Why on earth does shabbos davening take 3 hours?

People were literally freaking out yesterday, you see, the regular old Modern Orthodox shul in San Francisco ended shabbos morning davening at 11:15 instead of the MO regulation time of 12pm. It seemed that the opinion swayed toward “what’s the rush” rather than “yay, we can finally have a good long shabbos shluff“. I have mixed feelings because I like to show up late enough to catch shemona esrei with a minyan without having to sit through a 3 hour davening and if they start finishing earlier I miss the important parts of davening while I’m catching up to the minyan.

In yeshiva we started at 8:30 and ended at 10 or 10:15, yet somehow it has become minhag modernishe yisroel to take at least 3 hours forshachris on shabbos. How did this happen? It’s not like the singing at modernishe shuls is extra leibedicke, it tends to have less feeling than most frummer shuls, could it be that the Rabbi takes an extra long time davening and the chazzan has to wait for him? Nope, that’s definitely not the case – I’m not implying  Chas V’shalom that the modern orthodox nusach is lacking in kavannah (not sure if you can have proper kavannayh with a MO mechitza) but the long davening is not because of yiras shamyim, it’s more because of the extra things said that many shuls that have shorter davenings don’t say.

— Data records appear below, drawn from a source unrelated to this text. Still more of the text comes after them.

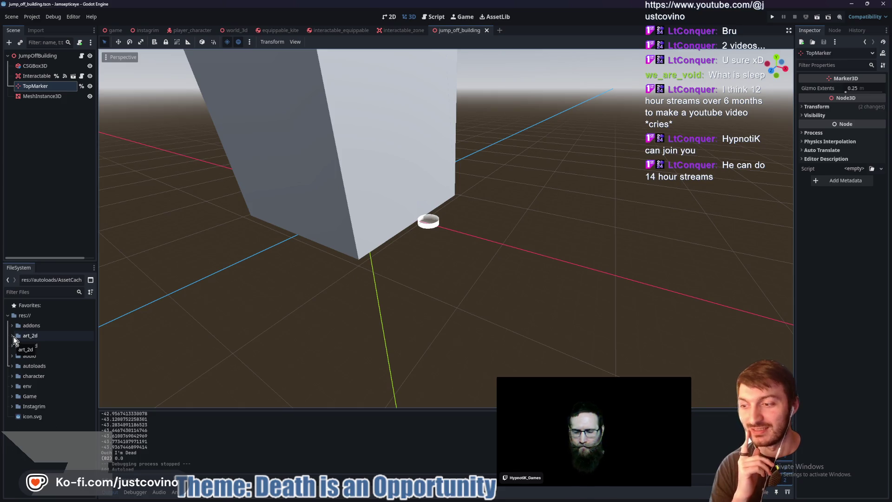
- Toggle the addons and autoloads folders, leaving autoloads expanded to show AssetCache.gd
left_click(12, 326)
left_click(12, 326)
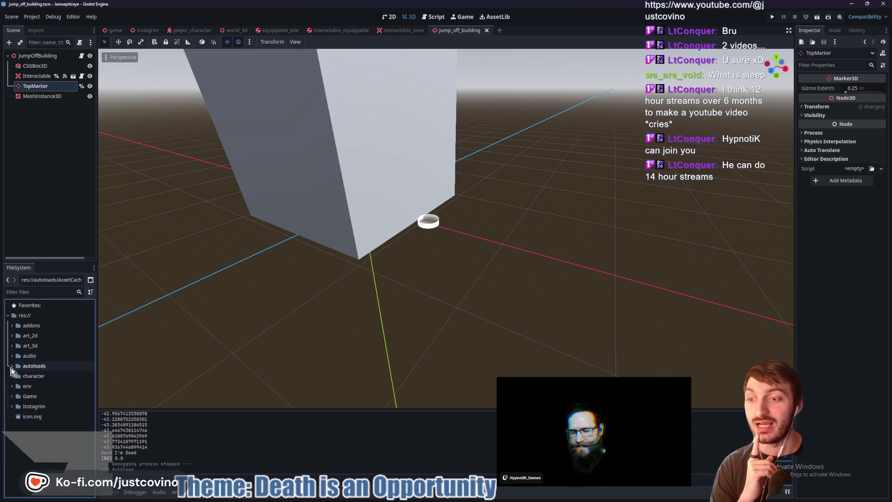
left_click(11, 366)
left_click(11, 367)
left_click(12, 366)
left_click(12, 367)
left_click(12, 326)
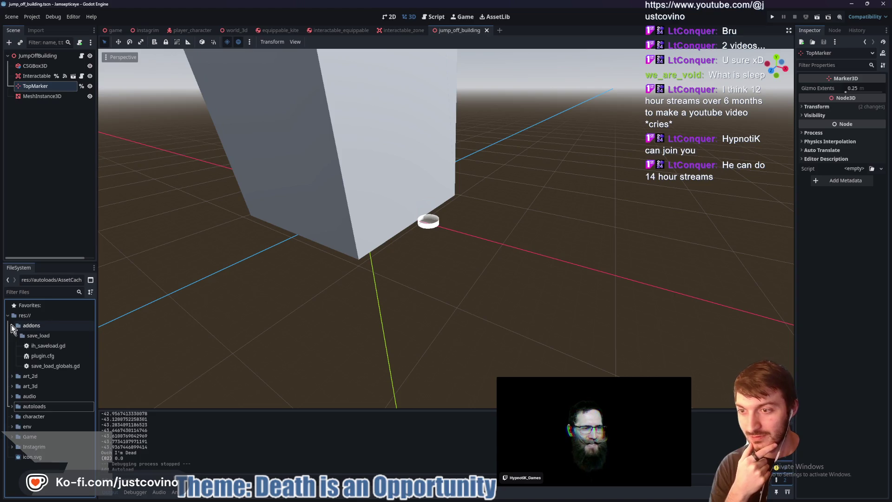
left_click(10, 327)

For instance, many shuls don’t say Anim Zemiros (The helige Vilna Gaon is probably puking in his mouth every time some MO kid gets up at the bimah to say this holiest or holy prayers) In thbe more modern shuls you may have noticed that the kids take forever because the only time they daven all week is when they say Eun Kolokeinu. The you have those darned Israel/American goyishe blessing prayers.

Then in a lot of MO shuls the have a half hour worth of announcements, explanations of that weeks sedra and yertzeit dealings. It all takes up a lot of time and adds a lot of filler to make the 99% that only show up once a week (usually around musaf time) feel like they are getting something substantial for their membership fee. I mean, it all comes down to the money in my mind. If I were some once a week attendee and the service was significantly shortened I’d feel like I was getting jacked.

Was it like this 30 years ago? Did the service at Modern Orthodox shuls always take that long on shabbos morning? I wonder what the old timers have to say about this? I know that people seemed genuinely disturbed yesterday. I can also tell you that it made all the folks who only show up for musaf look a little out of place, there were quite a few of them. I heard that folks who showed up a half hour late were really pissed, but they did show up late after all – so I wonder if they have the right to say anything. I showed up at what I thought would be before laining and it was almost finished, at least it didn’t look like I only came for the kiddush. In San Francisco you can’t exactly just show up for kiddush, it’s not like the Upper West Side where shul/kiddush hopping is acceptable.